The Competition Commission of Pakistan (CCP) has imposed penalties worth Rs44 billion on the country’s sugar mills association and 81 of its members on the basis of a split decision – making the case weak in the eyes of the law.
A four-member bench of the CCP was equally divided on the question of whether or not the Pakistan Sugar Mills Association (PSMA) and its members had acted as a cartel to manipulate prices and collectively decided to export the sweetener.
Of the four members, two declared that the sugar mills had acted in violation of the Competition Act but the others did not find sufficient evidence, resulting in a split decision.
However, CCP Chairperson Rahat Kaunain twice cast her vote to make it a majority judgment that might weaken the case once it is challenged in the high courts by the accused parties.
“In a historic judgment, the CCP passed an order against PSMA and 81 member mills for violations of Section 4 of the Competition Act, 2010,” read a statement issued by the CCP on Friday.
It added that the commission had initiated an inquiry to analyse “possible anti-competitive activities in the sugar industry”.
To gather evidence, search and inspections were carried out under Section 34 of the Act at two premises of the PSMA and one of the sugar mills.
Also read: PSMA manipulated sugar price hike with help of JDW Group: CCP report
“The penalty imposed by the commission, which is the highest till date, is approximately Rs44 billion or $265 million based on calculation of 55 mills’ 2019 turnover figures, including consolidated turnover figures for same group mills, available with the commission,” the statement read.
The CCP’s past decisions are pending in courts and it has never been able to recover fines in major cases like sugar, cement and fertilisers.
The PSMA has been imposed the maximum fixed penalty of Rs75 million each for four contraventions, amounting to a total of Rs300 million, having been found to be persistently and actively at the forefront of such collusive anti-competitive practice, according to the split decision.
“The penalties equal to 5% of the 2019 annual turnover have been imposed on mills located in Sindh, Khyber-Pakhtunkhwa and Punjab for collectively deciding the quantum of exports invariably affecting and controlling the domestic supply of sugar in the relevant market for the period 2012 to 2020,” the CCP statement added.
Similarly, 7% of the 2019 annual turnover penalties are imposed against each of the member mills located in Punjab, for sharing and discussing sensitive commercial stock information with the PSMA from 2012 to 2020.
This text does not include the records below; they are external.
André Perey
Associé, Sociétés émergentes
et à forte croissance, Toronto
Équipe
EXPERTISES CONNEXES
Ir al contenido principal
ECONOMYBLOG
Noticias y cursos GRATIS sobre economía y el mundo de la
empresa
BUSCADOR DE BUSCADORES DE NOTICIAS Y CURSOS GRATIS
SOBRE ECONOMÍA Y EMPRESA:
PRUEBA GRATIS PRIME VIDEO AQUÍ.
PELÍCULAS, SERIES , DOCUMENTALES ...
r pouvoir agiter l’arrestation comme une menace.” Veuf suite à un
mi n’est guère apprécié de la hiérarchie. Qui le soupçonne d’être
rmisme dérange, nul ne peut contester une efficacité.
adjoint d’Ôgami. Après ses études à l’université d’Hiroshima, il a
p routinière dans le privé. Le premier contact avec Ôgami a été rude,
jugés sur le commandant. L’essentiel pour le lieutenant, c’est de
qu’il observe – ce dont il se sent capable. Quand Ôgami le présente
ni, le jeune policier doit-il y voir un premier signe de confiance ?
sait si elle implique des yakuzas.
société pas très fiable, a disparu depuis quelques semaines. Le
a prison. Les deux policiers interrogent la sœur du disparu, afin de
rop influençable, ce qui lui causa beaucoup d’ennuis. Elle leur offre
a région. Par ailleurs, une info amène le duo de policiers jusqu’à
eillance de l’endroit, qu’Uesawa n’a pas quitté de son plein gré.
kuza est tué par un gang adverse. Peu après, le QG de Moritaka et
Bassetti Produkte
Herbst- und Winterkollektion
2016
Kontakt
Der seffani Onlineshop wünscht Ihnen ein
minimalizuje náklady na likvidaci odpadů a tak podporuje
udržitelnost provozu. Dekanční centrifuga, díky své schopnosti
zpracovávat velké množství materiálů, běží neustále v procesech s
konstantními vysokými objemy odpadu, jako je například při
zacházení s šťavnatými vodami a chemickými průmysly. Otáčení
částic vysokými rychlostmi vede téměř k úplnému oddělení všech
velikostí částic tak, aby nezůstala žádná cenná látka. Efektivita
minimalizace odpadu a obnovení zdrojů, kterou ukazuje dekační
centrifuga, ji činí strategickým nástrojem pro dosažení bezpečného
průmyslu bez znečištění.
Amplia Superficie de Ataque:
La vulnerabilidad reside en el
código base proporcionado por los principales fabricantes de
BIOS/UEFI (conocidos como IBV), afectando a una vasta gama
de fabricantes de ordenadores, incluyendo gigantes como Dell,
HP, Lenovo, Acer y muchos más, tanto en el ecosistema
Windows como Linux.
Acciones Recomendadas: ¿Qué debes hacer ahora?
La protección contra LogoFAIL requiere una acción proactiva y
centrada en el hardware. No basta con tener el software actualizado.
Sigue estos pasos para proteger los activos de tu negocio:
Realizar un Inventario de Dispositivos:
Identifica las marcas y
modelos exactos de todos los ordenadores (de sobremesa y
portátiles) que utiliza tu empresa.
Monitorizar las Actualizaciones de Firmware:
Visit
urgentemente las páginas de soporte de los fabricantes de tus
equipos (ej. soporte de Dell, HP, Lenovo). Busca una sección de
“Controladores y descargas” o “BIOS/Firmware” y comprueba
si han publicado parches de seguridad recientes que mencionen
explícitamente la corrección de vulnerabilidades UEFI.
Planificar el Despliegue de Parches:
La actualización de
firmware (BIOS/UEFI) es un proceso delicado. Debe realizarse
A fixed penalty of Rs50 million on each of the 22 sugar mills have been imposed in case of fixing prices of a 2010 USC tender.
Besides the CCP chairperson, the three members included Shaista Bano, Bushra Naz Malik and Mujtaba Ahmad Lodhi.
However, two members, Shaista Bano and Bushra Naz Malik, recorded a different opinion, and the commission was faced with a deadlock.
The CCP said having duly considered the “overall purpose and intent of the Act, the attending public policy framework and consideration and the general public interest that the Act seeks to protect and enforce, the chairperson exercised her second and casting vote as envisaged under the Act to break the deadlock”.
This is for the first time that the commission passed a split decision.
As per the CCP’s split decision, the PSMA and the Punjab sugar mills have been found to have shared commercially sensitive stock information among themselves in violation of Section 4 of the Act.
The commission has directed the PSMA and the sugar mills to discontinue and stop the Competition Act violations and deposit the penalty within 60 days of the issuance of the order.
The PSMA, in response, said the decision was not a “majority or unanimous” order neither on the main allegations of anticompetitive behaviour against the association and its member sugar mills, nor on the issue of imposition of fines.
“The two members of the CCP have given findings in favour of PSMA and its member sugar mills by holding that contraventions could not be clearly established against any party and on one issue directed that the matter be remanded for further inquiry,” a statement issued by the PSMA read.
“The decision of the bench hearing the sugar mills matter is actually a tied or hung decision as two members have decided against the PSMA and the sugar mills and two have decided in [their] favour.”
In view of the split decision, the chairperson purportedly exercised a casting vote by relying on Section 24 and 28 of the Competition Act [which provides that decisions at a “meeting” of the CPP will be decided by the majority of votes of the members present there and that in the event of a deadlock, the chairperson may exercise a casting vote].
“However, the decision to exercise a casting vote in such a manner is legally questionable, unprecedented and unsound,” the association added.